Only lines containing the word "parents" belong in the answer; copy each one from the records.

++++ Data ++++

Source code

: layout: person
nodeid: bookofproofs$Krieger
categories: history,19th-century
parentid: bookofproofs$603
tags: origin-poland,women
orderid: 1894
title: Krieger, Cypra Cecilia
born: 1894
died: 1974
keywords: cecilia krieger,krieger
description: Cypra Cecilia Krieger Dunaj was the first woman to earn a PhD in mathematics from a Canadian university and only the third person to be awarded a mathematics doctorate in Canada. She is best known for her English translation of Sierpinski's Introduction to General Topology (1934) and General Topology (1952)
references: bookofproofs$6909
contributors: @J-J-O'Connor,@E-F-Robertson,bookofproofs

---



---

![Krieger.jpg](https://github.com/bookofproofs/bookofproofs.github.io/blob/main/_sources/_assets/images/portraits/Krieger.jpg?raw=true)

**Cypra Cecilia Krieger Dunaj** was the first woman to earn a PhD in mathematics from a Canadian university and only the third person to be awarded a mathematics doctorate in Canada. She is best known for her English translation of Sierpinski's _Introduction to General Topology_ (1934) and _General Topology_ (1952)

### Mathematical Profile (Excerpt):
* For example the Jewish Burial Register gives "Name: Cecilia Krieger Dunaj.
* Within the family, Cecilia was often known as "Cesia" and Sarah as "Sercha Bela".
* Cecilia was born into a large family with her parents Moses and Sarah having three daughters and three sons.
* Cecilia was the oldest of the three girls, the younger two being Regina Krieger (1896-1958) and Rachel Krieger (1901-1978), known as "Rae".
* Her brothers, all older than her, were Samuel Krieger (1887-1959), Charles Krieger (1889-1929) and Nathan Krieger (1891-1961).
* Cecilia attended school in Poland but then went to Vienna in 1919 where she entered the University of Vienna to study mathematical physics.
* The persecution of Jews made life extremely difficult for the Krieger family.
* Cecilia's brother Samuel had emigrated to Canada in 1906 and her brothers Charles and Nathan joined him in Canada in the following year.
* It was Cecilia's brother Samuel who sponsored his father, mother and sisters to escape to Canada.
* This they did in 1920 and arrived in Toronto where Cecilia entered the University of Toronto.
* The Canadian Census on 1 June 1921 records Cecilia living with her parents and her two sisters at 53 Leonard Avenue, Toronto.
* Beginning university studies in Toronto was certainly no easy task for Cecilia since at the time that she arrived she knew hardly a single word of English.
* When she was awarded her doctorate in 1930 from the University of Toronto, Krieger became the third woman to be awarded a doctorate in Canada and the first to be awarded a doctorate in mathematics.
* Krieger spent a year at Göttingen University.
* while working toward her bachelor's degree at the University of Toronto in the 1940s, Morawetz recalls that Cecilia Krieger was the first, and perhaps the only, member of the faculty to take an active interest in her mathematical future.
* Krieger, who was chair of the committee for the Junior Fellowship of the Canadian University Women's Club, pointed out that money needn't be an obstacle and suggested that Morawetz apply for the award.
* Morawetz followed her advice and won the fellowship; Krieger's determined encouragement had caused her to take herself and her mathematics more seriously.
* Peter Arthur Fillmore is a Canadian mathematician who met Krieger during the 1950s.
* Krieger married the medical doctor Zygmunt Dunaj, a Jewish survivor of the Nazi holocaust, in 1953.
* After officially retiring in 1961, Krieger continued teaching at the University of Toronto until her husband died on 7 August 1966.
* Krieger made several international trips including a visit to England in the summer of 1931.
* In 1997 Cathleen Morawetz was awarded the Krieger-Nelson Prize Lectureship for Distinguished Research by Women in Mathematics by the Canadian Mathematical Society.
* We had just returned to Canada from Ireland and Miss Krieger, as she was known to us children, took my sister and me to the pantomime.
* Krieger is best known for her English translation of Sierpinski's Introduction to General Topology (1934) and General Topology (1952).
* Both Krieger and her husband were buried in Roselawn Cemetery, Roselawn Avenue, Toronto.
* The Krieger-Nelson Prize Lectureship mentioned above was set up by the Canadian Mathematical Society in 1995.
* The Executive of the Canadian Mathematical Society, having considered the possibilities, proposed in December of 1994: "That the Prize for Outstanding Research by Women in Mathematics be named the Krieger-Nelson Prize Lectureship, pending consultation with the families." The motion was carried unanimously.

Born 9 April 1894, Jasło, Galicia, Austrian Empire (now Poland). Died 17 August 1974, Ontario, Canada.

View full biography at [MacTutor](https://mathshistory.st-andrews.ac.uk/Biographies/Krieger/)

++++

- **Written reply**
* Cecilia was born into a large family with her parents Moses and Sarah having three daughters and three sons.
* The Canadian Census on 1 June 1921 records Cecilia living with her parents and her two sisters at 53 Leonard Avenue, Toronto.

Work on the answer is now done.